_AUFGABENSTELLUNG_.
**1.** Welchen Anteil des besten Landes lassen die anglo-sächsischen Grundbesitzer laut dem Text über Irland unbebaut liegen?
**2.** Setze den Text über Irland nach seinem letzten Satz fort.

_AUSGANGSTEXT_.
—————

Das schreiende Unglück und der Fluch Irlands ist lediglich schlechte Verwaltung und Nichts weiter. Und wer trägt die Schuld derselben? Niemand als England. Wer erniedrigte Irland zu einem eroberten Lande? – England. Wer brachte alle die verschiedenen Elemente des Haders, der Unzufriedenheit und der Ungerechtigkeit in’s Land? Wer brachte zwei feindliche Kirchen und zwei feindliche Raçen, Celten und Sachsen, mit einander in Conflict? – England ohne Zweifel. Und die Consequenzen aller jener Ungerechtigkeit und monströser Verwaltung mußten nothwendig so ausfallen, als wir sie heutigen Tages vor Augen haben. Elende und nachlässige anglo-sächsische Grundbesitzer, welche mehr als ein Viertel des besten Landes unbebaut liegen lassen und nun die arme Bevölkerung durch ungeheuere Pächte für den Rest zu Tode drücken. Eine nutzlose Kirche, die mit dem Eigenthume mit Gewalt verdrängter Katholiken unterhalten wird, die natürlich wegen der Räuberei äußerst erbittert sind. Und dann schütteln wir unsere Köpfe und sprechen von Raçe. Wenn die Raçe schlecht ist, warum hat die Regierung nicht Sorge getragen, sie zu verbessern? Weshalb war es ihnen während vieler, vieler Jahre sogar gesetzlich verboten, sich auszubilden? Haben wir ein Recht, sie der Trägheit, Fahrlässigkeit und Hülflosigkeit zu beschuldigen, wenn die Regierung alle Mittel erschöpft hat, sie so zu machen?

—————

_GESPEICHERTE DATEN_.

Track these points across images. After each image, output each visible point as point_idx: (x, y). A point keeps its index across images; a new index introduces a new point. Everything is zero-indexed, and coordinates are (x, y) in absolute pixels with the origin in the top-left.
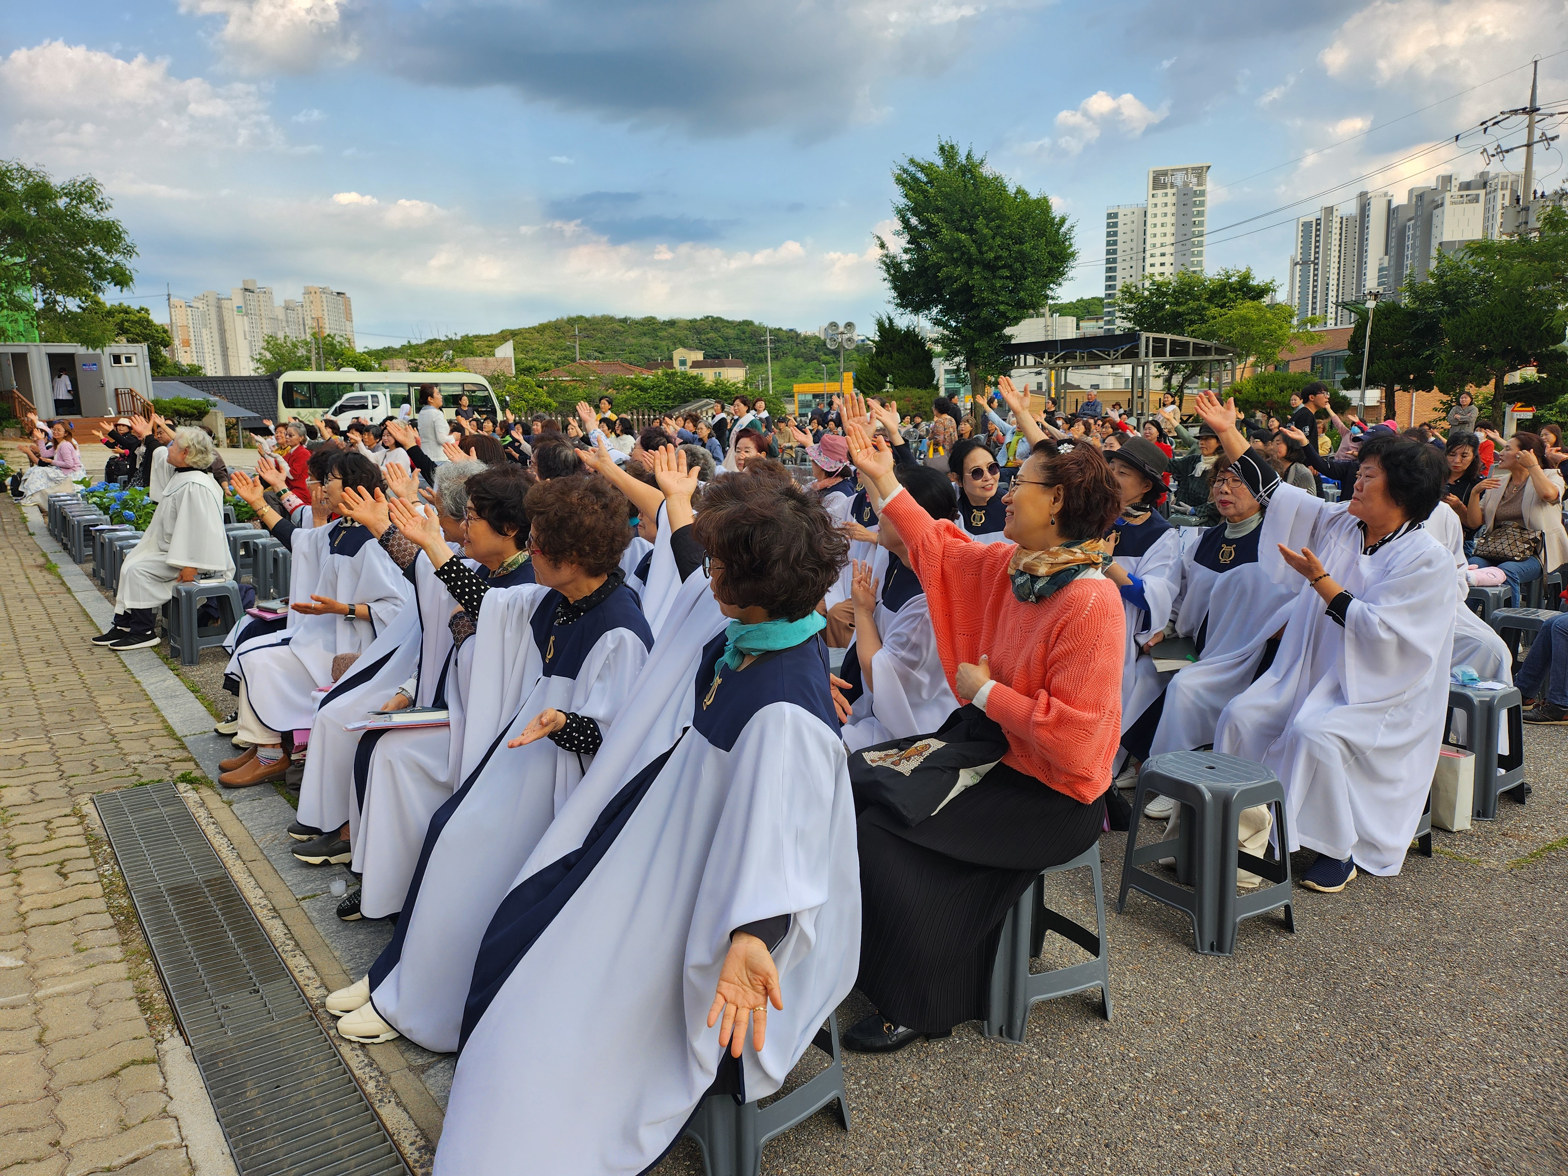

—————

_GELÖSTE AUFGABEN_.
**1.** Mehr als ein Viertel des besten Landes.

**2.**
England hat Kasernen an Stelle der Schulen errichtet, Schießpulver anstatt Getreide gesäet und nun wundert man sich über das Volk und die Früchte. Die weisesten und besten Männer in England haben seit Jahrhunderten Reform und Verbesserung Irlands verlangt, doch Alles, was geschehen ist, besteht namentlich in der Vermehrung der Armee und Polizei. Jahr ein Jahr aus haben ein Drittel der Debatten im Parlamente irländische Angelegenheiten zum Gegenstande. Alles Worte, keine Handlungen; als ob lange Reden das einzige Hülfsmittel wären für lange Leiden. Worte werden Irland nun und nimmermehr mit einem nur gerechten Gesetze versehen, welches das Verhältniß zwischen Grundbesitzer und Pächter regulirt, nun und nimmermehr die Millionen Brachacker in blühende Fluren umwandeln, oder die Masse des Volks erziehen, oder die Grundbesitzer zwingen, die Armen auf dem vernachlässigten Boden zu beschäftigen; oder die usurpirende Kirche entfernen, welche der katholischen Bevölkerung ein Dorn im Auge ist; oder den so verderblichen Indifferentismus hinwegräumen.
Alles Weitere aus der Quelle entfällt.